* _QUOTED TEXT_:
# Giant SCR3



## paul (11 Dec 2007)

After many rides back and forth to work by Scott mountain bike, going quickly in the morning by road, cycle path and a little cross country, returning home all cross country along local forest trails and bridal ways. (Luckily having some great routes and trails to follow across the twelve miles home) I've bought a Giant SCR 3 as a change of transport for the winter season to go via road (mostly rural roads) to save the mud and mess for the weekend rides. Anybody any comment, reviews or opinions about the Giant SCR range? (Local Bike shop recommended)
Cheers


----------



## John Ponting (11 Dec 2007)

Paul, welcome.

Hope people's comments are favourable or you may regret not asking first 


I've only seen good reports of the SCR; my boss describes himself as a "giant man" so possibly isn't unbiased.


----------



## neslon (11 Dec 2007)

Does it matter? If it works for you, just keep on riding (& smiling).


----------



## thewrinklyninja (12 Dec 2007)

I have had a SCR 3 for about six months now and the only problem I had was the well known creaking seat shim, that got sorted out in five minutes with a bit of grease. Otherwise it has been trouble free on everything from commuting to club rides.


----------



## mrben (12 Dec 2007)

I'd be interested in how you find it - the SCR 3 (and SCR4) is on my list of potential bikes for next year.


----------



## Panter (12 Dec 2007)

I got my '07 a couple of months back. Its main use is commuting and I've done nearly 500miles on it now.

* _SUPPLIED RECORDS_:
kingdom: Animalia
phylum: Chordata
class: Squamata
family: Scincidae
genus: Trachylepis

* _WHAT IS BEING ASKED_: Can you write what comes next in the forum thread about the Giant SCR 3, picking up after the final sentence of Panter's post?

* _RESULT FOR THIS TASK_:
Love it to bits (although its my first road bike) but didn't realise you couldn't change gear whilst on the drops but I've got used to that now and its no longer a problem.

I broke a spoke after 200miles, but I am very heavy  but no more problems since

Highly recommended


----------



## mrben (12 Dec 2007)

"Panter" said:


> didn't realise you couldn't change gear whilst on the drops



Really? How do those shifters work then?


----------



## Joe24 (12 Dec 2007)

mrben said:


> Really? How do those shifters work then?



Its easier to go from 8-1 then it is to go from 1-8 because its a tad hard to get at the lever, because the 1-8 tab/button is on the left of the brake when your on the hoods, its juts below where your thimb goes. But when your on the drops you can go from 8-1, because obviously you can still reach the break to flick it across.

I test rode the Giant SCR4 for about 10 mins at the weekend. It was nice and responsive and very fast.


----------



## mrben (12 Dec 2007)

Ah - understood. Last time I rode a bike with drops was still in the days of downtube shifters - wasn't 100% sure about how it all worked these days


----------



## Panter (12 Dec 2007)

Joe24 said:


> Its easier to go from 8-1 then it is to go from 1-8 because its a tad hard to get at the lever, because the 1-8 tab/button is on the left of the brake when your on the hoods, its juts below where your thimb goes. But when your on the drops you can go from 8-1, because obviously you can still reach the break to flick it across.
> 
> I test rode the Giant SCR4 for about 10 mins at the weekend. It was nice and responsive and very fast.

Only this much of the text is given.